Only a small proportion of homes are sold each year, capping the size of the market for policies. Customers tend to be ignorant of the true cost of reconstruction. And when disputes arise, courts tend to effectively side with the insurance provider – after all, the homeowner signed up for the coverage stipulated in their contract. In short, the homeowner tends to bear all the risk of under-insurance while usually being ignorant of that risk. Plus, thinking catastrophe a very remote possibility, they’re more motivated to keep their monthly insurance bill low than to cure their ignorance.
So there can be little incentive for an insurance provider to invest time and money in a more-thorough assessment of a home’s particular risks. It’s tempting to instead enter fewer parameters to the software tools to estimate coverage and simply quote the most competitive premium they can. Klein ran an experiment on his own home, getting replacement-cost estimates from six insurers and two software tools, involving different levels of detail.
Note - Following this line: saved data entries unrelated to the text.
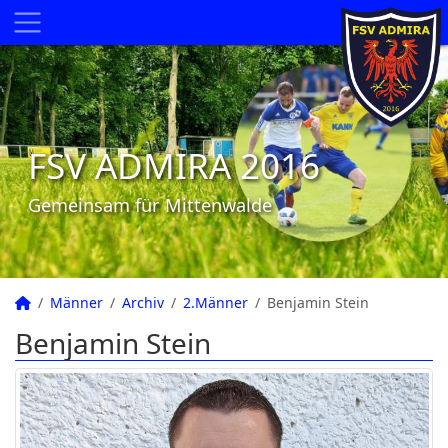
FSV ADMIRA 2016
Gemeinsam für Mittenwalde
Männer
Archiv
2.Männer
Benjamin Stein
Benjamin Stein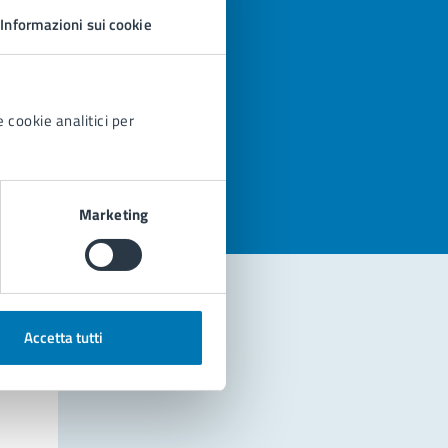
Informazioni sui cookie
 cookie analitici per
azioni
Marketing
Accetta tutti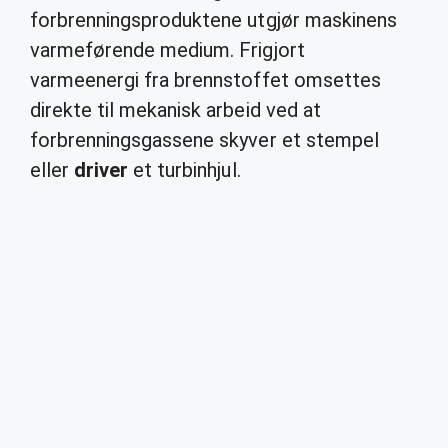
forbrenningsproduktene utgjør maskinens
varmeførende medium. Frigjort
varmeenergi fra brennstoffet omsettes
direkte til mekanisk arbeid ved at
forbrenningsgassene skyver et stempel
eller
driver
et turbinhjul.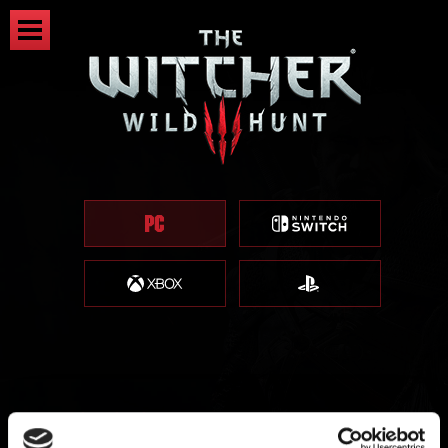
더 위쳐 3 REDkit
They ranged from $512,000 to more than $1.1 million.
One way of addressing this problem is better-educating the customer, such as with tools alerting them to potential under-insurance. Meanwhile, Klein recommends requiring insurers to quote a price for guaranteed replacement coverage. Would those premiums be higher? Probably much higher, although providers could also compete on them. More importantly, they would signal to homeowners the true cost of protecting their home – and they could then choose to accept it or go with a lower quote for standard insurance, with the clear understanding they bear the risk of less-than-adequate coverage. “This will reconnect risk creation and risk allocation,” Klein writes.
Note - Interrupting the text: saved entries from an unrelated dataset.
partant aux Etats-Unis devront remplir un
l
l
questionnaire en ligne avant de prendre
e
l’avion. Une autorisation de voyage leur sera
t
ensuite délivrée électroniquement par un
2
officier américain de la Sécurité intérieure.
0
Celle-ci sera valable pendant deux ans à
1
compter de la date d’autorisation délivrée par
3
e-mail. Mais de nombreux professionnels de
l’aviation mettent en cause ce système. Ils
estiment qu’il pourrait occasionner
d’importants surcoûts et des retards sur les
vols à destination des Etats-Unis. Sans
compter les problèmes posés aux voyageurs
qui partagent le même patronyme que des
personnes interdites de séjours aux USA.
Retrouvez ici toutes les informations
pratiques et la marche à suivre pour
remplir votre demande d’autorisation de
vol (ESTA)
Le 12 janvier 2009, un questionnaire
California’s wildfires didn’t create this market failure; just revealed it. The enormous claims arising from the past two wildfire seasons – some $25 billion – are having an impact on pricing and availability already. At that same commission meeting in Santa Rosa, Joel Laucher, chief deputy commissioner of the California Department of Insurance, said complaints about higher premiums or difficulty renewing coverage in the highest-risk counties have jumped by 224 percent and 573 percent, respectively, since 2010. Meanwhile, over the past five years, there has been a 51 percent increase in policies written for homes in wildfire-prone areas under California’s FAIR program – insurance so bare-bones the website states up top it should only be used as “a last resort.”
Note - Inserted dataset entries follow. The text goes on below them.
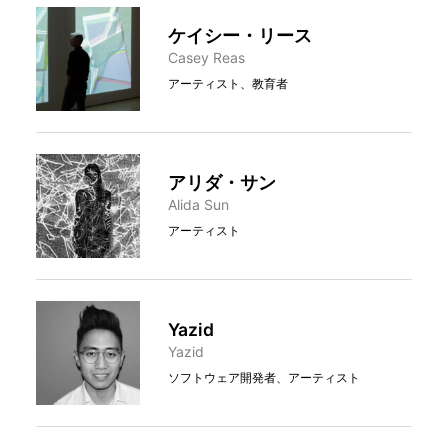
ケイシー・リース
Casey Reas
アーティスト、教育者
アリダ・サン
Alida Sun
アーティスト
Yazid
Yazid
ソフトウェア開発者、アーティスト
In many respects, the wildfires expose the true costs of climate change and how they intersect with people’s choices about where and how they live; choices often made out of necessity or made at a time when phrases like “global warming” seemed utterly abstract. Mitigating wildfire risk is, of course, central to addressing this, but so is reform of insurance, society’s ingenious method of pooling risk. Pushing the industry to provide better incentives for, say, hardening homes and communities must be a priority for California – and, indeed, any other state facing rising risks from a changing climate. Making those risks, and their costs, crystal clear to consumers would be a good start.